You are a braver soul than I, Paul. I will not do non-fiction with Word. It’s too insane and too much trouble and getting it to behave takes more energy than I have.
Love your blog, Jaye. I’m a print book designer/typesetter and in the past year have learned to format ebooks (HTML to ePub and .mobi via Calibre and/or Sigil). I’m thinking you’ve already seen the latest on Amazon moving its formatting goalposts, yet again:
https://kdp.amazon.com/community/thread.jspa?threadID=76802&tstart=0
I haven’t posted on your blog before, so I have no idea if this link will work. Fingers crossed …
Thanks for the link, Maggie. I’ll check it out.
I read through the forum, Maggie. People ARE making Word work for Kindle, BUT, they either go through incredible nut rolls in order to make them stable, or face the inevitable problems of updates. Word is a great program, but its strength is making PRINT documents, not electronic files. I get why Smashwords based its Meatgrinder on Word, I truly do. It’s accessible, it’s widespread, and it makes it possible for almost anybody to turn their writing into an ebook. So I get it. I also get why people use Word to make Kindle files. Same reasons. It just isn’t a good idea.

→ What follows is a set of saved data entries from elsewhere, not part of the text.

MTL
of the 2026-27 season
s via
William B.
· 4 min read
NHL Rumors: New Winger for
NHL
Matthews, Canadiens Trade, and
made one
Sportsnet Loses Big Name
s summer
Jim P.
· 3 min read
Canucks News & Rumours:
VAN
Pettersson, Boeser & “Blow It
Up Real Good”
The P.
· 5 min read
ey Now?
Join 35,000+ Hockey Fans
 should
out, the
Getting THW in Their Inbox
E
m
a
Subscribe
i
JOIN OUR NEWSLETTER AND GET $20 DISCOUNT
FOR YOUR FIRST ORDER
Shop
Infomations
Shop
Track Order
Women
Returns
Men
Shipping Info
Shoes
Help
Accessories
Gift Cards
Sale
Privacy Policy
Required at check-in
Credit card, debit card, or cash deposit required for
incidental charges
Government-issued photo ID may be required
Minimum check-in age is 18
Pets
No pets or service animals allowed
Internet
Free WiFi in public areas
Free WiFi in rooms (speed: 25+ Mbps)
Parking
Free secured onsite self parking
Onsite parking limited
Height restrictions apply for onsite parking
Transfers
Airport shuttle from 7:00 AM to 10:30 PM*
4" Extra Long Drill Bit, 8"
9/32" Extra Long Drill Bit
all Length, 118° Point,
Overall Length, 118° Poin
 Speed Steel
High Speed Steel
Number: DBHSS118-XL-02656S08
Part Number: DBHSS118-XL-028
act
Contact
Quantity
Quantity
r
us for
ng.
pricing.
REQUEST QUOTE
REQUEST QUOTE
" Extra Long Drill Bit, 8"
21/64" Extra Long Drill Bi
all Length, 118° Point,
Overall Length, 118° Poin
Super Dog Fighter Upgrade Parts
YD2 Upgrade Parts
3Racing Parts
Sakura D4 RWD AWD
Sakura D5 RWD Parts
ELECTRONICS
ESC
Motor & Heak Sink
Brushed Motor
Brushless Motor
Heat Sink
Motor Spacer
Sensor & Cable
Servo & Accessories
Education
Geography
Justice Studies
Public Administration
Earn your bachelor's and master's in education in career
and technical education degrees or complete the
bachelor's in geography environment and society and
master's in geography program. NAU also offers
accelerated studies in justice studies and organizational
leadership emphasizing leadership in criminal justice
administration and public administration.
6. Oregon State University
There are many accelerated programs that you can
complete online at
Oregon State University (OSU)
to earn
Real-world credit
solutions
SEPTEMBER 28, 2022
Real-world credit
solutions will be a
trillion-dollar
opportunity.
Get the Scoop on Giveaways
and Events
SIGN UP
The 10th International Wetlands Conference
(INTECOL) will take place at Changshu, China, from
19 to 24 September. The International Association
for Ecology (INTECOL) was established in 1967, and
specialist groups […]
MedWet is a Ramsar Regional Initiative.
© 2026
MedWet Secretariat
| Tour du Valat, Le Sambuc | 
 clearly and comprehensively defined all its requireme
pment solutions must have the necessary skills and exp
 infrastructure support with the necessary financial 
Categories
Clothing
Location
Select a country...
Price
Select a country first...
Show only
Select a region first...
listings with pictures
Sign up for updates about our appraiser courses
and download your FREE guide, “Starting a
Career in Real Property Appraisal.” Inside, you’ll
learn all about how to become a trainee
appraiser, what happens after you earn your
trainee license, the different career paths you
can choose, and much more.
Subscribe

This was really great and just what I needed to figure out where to start. I hired my first set of Smashwords files done by a wonderful lady that only charged me 20 dollars for 80K words….that’s great for someone that writes novellas like I do because she did all of my books for under 40 bucks. But I want to learn how to do this myself. I use Word to make Kindle files and I haven’t had hardly any problems with that. I just wish they made a plug in for ebooks the way they did for print books…it would be so much easier! At least now I have some idea where to start.
There is hope on the horizon, Shannon. A friend of mine is developing a program that will turn Word documents into ebook files that work the way they are supposed to. It’ll be fast, user-friendly and inexpensive. Keep watching this blog.
Jaye, that sounds great. In the meantime this blog really helped me and I’m glad I found it! I even directed several people here to read this post. It’s been a life saver for me. I’ll be keeping my eyes peeled for more on that plug in!
Great tutorial, thank you for sharing!
Instead of using Notepad, I wonder if I could paste the entire thing into WordPress, which would clear everything but basic formatting. Then, I’d reformat it into a book using your instructions/template.
As long as it cleans out the junk, you should be good.